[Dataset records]
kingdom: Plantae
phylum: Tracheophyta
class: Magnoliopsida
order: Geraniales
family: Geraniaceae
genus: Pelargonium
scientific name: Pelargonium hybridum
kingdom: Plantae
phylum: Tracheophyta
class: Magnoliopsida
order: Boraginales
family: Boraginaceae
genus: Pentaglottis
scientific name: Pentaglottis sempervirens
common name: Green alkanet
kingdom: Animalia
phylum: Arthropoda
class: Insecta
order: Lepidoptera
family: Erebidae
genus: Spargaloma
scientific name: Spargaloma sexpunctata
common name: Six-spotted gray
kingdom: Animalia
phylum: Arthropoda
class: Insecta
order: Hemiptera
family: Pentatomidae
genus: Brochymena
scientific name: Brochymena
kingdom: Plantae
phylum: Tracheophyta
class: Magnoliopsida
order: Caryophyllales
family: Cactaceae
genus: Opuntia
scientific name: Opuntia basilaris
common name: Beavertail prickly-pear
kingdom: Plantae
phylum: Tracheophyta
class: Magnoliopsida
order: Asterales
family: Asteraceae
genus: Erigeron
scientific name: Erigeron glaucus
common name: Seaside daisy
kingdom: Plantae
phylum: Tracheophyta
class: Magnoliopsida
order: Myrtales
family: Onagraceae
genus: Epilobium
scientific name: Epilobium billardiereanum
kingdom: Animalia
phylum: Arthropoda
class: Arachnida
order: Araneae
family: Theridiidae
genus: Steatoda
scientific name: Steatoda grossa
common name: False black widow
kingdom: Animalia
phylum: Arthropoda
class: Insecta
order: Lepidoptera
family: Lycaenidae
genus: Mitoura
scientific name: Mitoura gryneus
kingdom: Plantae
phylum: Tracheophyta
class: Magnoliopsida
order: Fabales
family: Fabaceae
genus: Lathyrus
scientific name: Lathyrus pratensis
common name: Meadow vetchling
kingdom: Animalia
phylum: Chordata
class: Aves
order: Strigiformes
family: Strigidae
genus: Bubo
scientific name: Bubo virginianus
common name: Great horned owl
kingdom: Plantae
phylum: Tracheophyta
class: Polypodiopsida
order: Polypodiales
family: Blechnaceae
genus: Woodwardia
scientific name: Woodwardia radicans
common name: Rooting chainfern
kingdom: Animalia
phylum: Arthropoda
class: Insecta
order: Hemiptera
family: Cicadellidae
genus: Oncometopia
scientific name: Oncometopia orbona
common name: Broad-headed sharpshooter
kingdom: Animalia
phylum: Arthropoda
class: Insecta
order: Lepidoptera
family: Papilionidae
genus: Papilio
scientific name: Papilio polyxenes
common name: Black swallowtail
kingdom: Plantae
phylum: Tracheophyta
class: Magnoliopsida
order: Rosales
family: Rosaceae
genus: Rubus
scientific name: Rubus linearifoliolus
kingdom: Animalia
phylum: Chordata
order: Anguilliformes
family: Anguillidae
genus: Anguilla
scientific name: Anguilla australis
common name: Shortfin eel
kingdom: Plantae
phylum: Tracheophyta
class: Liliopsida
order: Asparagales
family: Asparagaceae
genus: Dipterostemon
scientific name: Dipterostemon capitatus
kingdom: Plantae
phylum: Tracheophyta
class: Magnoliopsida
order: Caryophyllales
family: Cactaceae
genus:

- [Directions]
Copy the items above word for word, from the first line of the items through the line containing "scientific name: Lathyrus pratensis", including that line.

- [Response to this exercise]
kingdom: Plantae
phylum: Tracheophyta
class: Magnoliopsida
order: Geraniales
family: Geraniaceae
genus: Pelargonium
scientific name: Pelargonium hybridum
kingdom: Plantae
phylum: Tracheophyta
class: Magnoliopsida
order: Boraginales
family: Boraginaceae
genus: Pentaglottis
scientific name: Pentaglottis sempervirens
common name: Green alkanet
kingdom: Animalia
phylum: Arthropoda
class: Insecta
order: Lepidoptera
family: Erebidae
genus: Spargaloma
scientific name: Spargaloma sexpunctata
common name: Six-spotted gray
kingdom: Animalia
phylum: Arthropoda
class: Insecta
order: Hemiptera
family: Pentatomidae
genus: Brochymena
scientific name: Brochymena
kingdom: Plantae
phylum: Tracheophyta
class: Magnoliopsida
order: Caryophyllales
family: Cactaceae
genus: Opuntia
scientific name: Opuntia basilaris
common name: Beavertail prickly-pear
kingdom: Plantae
phylum: Tracheophyta
class: Magnoliopsida
order: Asterales
family: Asteraceae
genus: Erigeron
scientific name: Erigeron glaucus
common name: Seaside daisy
kingdom: Plantae
phylum: Tracheophyta
class: Magnoliopsida
order: Myrtales
family: Onagraceae
genus: Epilobium
scientific name: Epilobium billardiereanum
kingdom: Animalia
phylum: Arthropoda
class: Arachnida
order: Araneae
family: Theridiidae
genus: Steatoda
scientific name: Steatoda grossa
common name: False black widow
kingdom: Animalia
phylum: Arthropoda
class: Insecta
order: Lepidoptera
family: Lycaenidae
genus: Mitoura
scientific name: Mitoura gryneus
kingdom: Plantae
phylum: Tracheophyta
class: Magnoliopsida
order: Fabales
family: Fabaceae
genus: Lathyrus
scientific name: Lathyrus pratensis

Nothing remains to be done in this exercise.